━━ Supplied material ━━
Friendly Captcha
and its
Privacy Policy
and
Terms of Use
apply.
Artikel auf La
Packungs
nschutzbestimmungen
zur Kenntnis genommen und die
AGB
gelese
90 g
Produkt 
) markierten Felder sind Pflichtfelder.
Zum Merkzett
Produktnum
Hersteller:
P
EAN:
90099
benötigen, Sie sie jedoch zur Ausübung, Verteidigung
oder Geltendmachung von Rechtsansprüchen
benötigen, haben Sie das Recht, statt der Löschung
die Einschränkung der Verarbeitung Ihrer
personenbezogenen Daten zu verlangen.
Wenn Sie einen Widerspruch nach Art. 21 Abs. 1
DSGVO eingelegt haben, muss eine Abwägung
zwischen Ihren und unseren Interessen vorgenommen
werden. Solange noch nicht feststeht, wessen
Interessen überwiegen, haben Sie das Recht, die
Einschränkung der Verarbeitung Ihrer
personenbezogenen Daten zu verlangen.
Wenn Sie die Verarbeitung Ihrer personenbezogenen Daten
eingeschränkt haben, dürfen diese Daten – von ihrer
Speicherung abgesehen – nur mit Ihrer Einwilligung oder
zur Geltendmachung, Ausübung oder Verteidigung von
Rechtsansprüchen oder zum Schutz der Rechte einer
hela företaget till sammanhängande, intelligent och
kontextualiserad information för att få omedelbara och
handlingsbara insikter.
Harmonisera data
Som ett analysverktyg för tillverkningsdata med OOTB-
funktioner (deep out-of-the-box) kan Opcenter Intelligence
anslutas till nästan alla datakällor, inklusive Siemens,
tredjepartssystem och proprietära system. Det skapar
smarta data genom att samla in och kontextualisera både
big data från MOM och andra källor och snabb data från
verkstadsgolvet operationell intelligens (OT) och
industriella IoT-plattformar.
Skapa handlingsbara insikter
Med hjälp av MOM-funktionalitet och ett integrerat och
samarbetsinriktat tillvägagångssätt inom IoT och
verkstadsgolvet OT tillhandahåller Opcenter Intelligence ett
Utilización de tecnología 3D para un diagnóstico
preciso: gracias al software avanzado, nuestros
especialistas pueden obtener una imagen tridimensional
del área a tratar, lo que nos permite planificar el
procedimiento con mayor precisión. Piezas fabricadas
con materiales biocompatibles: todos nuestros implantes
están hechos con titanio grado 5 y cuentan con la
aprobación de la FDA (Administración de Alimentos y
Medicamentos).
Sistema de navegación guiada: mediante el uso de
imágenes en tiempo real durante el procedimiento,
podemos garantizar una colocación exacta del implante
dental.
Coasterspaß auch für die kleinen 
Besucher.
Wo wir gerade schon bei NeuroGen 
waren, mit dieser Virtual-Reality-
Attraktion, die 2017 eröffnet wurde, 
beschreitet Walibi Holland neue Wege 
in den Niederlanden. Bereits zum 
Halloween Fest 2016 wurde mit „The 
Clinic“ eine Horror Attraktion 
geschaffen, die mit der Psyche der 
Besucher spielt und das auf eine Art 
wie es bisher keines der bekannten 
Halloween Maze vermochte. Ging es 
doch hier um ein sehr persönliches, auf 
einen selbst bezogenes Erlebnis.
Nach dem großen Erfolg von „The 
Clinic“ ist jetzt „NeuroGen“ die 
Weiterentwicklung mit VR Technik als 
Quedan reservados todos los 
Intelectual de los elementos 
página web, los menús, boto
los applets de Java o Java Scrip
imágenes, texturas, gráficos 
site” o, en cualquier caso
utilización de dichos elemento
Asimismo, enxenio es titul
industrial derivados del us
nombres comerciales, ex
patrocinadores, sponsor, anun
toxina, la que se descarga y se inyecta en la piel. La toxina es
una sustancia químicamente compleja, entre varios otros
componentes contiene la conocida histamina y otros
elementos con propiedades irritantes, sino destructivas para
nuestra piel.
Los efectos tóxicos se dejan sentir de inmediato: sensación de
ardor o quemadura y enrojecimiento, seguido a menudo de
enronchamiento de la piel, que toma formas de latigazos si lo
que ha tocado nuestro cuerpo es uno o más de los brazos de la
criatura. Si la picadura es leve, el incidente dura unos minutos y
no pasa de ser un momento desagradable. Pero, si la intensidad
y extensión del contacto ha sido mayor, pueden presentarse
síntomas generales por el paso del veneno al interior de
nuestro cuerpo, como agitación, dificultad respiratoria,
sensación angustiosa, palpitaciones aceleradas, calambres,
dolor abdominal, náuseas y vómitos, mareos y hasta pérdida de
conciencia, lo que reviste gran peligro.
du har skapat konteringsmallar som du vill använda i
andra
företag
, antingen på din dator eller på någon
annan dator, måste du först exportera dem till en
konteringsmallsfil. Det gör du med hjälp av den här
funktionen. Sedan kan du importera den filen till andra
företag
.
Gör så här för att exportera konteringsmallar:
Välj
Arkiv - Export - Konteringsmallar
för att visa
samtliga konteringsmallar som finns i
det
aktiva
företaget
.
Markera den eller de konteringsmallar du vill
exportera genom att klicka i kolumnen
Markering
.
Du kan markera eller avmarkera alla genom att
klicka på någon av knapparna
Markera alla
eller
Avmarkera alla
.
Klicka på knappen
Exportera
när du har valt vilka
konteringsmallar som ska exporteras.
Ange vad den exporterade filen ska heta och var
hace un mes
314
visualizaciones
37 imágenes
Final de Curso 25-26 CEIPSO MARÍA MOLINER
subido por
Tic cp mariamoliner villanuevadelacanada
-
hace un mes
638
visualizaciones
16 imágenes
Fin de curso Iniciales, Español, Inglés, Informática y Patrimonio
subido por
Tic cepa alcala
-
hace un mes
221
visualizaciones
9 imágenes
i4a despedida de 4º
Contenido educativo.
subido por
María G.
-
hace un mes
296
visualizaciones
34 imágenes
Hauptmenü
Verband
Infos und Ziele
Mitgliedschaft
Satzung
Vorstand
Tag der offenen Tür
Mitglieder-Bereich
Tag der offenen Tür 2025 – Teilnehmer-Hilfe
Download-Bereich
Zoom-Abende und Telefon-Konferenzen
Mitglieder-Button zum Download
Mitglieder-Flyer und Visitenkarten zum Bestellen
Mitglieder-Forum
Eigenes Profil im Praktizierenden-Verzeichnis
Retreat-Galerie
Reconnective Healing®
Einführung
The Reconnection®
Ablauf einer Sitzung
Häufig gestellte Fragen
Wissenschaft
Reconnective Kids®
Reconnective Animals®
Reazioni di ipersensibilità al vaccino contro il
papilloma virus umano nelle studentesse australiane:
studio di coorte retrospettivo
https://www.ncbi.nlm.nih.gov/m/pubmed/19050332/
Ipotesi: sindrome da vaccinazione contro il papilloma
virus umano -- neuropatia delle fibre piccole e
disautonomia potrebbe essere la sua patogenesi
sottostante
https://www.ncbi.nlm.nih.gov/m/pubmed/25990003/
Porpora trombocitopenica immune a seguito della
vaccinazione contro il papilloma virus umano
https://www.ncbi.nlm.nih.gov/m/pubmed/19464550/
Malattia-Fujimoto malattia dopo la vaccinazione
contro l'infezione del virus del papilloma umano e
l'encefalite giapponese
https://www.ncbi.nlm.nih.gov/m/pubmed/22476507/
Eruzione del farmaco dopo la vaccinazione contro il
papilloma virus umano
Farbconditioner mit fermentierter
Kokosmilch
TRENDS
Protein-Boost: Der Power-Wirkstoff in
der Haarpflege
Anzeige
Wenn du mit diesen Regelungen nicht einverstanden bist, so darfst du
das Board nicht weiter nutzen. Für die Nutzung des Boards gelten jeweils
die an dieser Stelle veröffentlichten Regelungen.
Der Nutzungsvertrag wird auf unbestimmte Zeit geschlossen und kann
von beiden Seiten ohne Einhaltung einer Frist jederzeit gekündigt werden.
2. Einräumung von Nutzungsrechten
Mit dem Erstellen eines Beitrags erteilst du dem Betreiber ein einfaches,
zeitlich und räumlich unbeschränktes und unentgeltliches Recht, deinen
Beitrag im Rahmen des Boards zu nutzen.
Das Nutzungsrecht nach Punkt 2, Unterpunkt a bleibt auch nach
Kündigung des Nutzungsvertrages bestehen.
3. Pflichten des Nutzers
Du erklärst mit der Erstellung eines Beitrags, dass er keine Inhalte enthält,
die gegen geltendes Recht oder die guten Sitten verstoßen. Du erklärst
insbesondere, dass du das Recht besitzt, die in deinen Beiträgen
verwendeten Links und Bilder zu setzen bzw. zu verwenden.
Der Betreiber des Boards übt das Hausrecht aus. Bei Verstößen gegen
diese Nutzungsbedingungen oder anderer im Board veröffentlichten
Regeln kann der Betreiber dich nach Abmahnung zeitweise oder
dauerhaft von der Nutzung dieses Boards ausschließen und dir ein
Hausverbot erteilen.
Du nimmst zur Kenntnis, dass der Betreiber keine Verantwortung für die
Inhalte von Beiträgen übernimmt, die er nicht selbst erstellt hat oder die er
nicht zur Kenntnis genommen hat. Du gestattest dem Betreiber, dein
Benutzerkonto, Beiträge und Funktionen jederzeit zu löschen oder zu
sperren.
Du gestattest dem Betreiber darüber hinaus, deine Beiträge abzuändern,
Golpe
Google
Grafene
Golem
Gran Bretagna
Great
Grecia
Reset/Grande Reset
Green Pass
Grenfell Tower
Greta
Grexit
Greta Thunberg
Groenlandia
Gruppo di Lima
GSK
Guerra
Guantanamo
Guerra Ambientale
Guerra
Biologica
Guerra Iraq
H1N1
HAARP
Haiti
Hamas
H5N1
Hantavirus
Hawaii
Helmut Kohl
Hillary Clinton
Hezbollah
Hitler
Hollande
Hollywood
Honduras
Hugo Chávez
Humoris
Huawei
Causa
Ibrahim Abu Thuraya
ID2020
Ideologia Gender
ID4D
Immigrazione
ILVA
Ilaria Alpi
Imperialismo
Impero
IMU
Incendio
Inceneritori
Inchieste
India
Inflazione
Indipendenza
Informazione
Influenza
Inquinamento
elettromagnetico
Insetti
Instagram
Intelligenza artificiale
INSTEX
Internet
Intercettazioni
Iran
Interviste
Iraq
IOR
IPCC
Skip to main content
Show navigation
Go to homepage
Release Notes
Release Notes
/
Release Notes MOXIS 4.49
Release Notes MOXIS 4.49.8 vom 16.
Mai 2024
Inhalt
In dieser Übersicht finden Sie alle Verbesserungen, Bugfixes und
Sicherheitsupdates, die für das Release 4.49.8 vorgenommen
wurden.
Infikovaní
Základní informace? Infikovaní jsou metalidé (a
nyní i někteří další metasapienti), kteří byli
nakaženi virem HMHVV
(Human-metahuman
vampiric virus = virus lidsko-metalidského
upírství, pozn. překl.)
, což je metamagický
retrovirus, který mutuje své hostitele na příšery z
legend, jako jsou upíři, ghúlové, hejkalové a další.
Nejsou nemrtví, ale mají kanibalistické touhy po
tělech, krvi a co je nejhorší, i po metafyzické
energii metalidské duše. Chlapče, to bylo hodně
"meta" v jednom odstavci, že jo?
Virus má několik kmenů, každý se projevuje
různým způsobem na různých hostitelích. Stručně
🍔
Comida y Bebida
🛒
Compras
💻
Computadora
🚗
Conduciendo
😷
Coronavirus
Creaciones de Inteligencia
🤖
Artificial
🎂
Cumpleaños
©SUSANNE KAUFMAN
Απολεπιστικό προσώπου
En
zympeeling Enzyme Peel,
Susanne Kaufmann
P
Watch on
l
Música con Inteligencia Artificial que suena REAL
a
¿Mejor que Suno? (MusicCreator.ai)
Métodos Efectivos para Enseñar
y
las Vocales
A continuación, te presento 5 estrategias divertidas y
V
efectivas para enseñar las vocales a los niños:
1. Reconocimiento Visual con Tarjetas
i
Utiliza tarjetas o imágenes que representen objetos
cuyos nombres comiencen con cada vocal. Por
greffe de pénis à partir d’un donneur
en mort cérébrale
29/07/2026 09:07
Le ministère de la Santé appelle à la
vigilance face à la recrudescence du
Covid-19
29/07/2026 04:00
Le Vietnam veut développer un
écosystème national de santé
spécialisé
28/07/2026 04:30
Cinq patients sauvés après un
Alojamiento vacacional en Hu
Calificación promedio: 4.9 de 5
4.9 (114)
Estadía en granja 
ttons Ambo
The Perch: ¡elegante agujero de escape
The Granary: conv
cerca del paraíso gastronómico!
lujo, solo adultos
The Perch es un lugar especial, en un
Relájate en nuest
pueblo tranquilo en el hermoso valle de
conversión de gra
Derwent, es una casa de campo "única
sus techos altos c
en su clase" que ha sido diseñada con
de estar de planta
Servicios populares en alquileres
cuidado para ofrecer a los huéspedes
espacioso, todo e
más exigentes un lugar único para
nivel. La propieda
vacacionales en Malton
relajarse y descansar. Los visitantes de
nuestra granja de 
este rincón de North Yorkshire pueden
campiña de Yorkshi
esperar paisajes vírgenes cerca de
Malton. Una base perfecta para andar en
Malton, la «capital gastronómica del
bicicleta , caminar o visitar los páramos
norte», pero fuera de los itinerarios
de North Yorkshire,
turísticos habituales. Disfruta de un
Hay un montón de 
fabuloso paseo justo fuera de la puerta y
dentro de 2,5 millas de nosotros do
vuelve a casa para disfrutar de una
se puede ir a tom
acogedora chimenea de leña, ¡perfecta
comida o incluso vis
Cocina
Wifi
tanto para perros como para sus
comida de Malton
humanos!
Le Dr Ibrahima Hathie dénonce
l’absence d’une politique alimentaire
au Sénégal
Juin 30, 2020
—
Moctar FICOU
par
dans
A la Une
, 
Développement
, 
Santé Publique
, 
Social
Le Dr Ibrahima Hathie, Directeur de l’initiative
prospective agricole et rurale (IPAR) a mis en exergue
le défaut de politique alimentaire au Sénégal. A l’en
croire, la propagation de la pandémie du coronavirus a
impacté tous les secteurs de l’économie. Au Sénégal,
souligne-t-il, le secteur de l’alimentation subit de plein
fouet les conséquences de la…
━━━
* _Assigned task_:
Please report all lines in the entries where "alimentaire" appears.

* _Task output_:
l’absence d’une politique alimentaire
le défaut de politique alimentaire au Sénégal. A l’en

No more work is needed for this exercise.